I like to think Suzanne's ghastly relatives all descended on Cairo in 1981, like secretaries on a cake trolley, in pursuit of cockle concessions and anything they could carry off.

The Egyptians are used to being ruled by other people - Hyskos, Greeks, Romans, Ottomans, Albanians, the English, Israelis (parts only), and giant Sun-rolling beetles if you go back far enough - so Welsh administration was likely to be relatively benign.

After all, we Welsh have long-cherished fictional links with the Ancient Egyptian people, largely thanks to Prof Sir John Morris-Jones's article "Pre-Aryan Syntax in Insular Celtic" - an ambitious attempt to bypass England via a Welsh-Berber linguistic bridge across the Bay of Biscay, unfortunately based on occult loon Prof Wallis Budge's ouija-board guesswork about Ancient Egyptian grammar.

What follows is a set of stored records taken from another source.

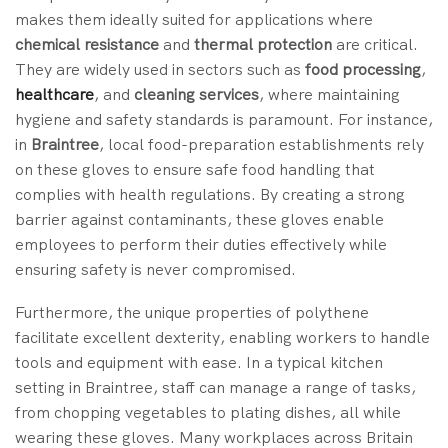
makes them ideally suited for applications where
chemical resistance
and
thermal protection
are critical.
They are widely used in sectors such as
food processing
,
healthcare
, and
cleaning services
, where maintaining
hygiene and safety standards is paramount. For instance,
in
Braintree
, local food-preparation establishments rely
on these gloves to ensure safe food handling that
complies with health regulations. By creating a strong
barrier against contaminants, these gloves enable
employees to perform their duties effectively while
ensuring safety is never compromised.
Furthermore, the unique properties of polythene
facilitate excellent dexterity, enabling workers to handle
tools and equipment with ease. In a typical kitchen
setting in Braintree, staff can manage a range of tasks,
from chopping vegetables to plating dishes, all while
wearing these gloves. Many workplaces across Britain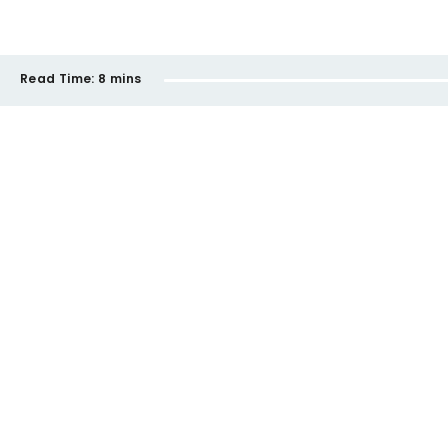
Read Time:
8 mins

But enough is enough, or "Kifaya!" as they say in Ponty. Seething increased in recent months when it became clear that Mubarak intended to transfer power to his idiot son Goronwy (known as "Gamal" in Egypt, owing to the absence of typically Welsh sounds and animal shapes in hieroglyphics).

But the final straw in the brick of Nilotic anger was the news that the Mubarak clan had handed over maintenance of the pyramids to some Welsh cowboys.

The prospect of these tombs emerging from the Griffiths Bros, Builders & Decorators tarpaulin either studded with pebbledash and satellite dishes or brownly glossed into a Toblerone theme park (children and Free Wales Army veterans, half-price), was too much for the Coptic back to bear, and so another country collapses into Cambrian-created chaos.

Borges once wrote a story in which Thoth, the baboon lord of the Nile, joins other ancient deities in an attempted coup against The Academy. But he, like his fellow putschists, can no longer speak, only howl like a beast.

We Welsh may not be much more articulate, so I'd give it a couple of weeks before sending a camera crew back to Pontypridd to ask the newly-arrived Mubaraks how they like the view.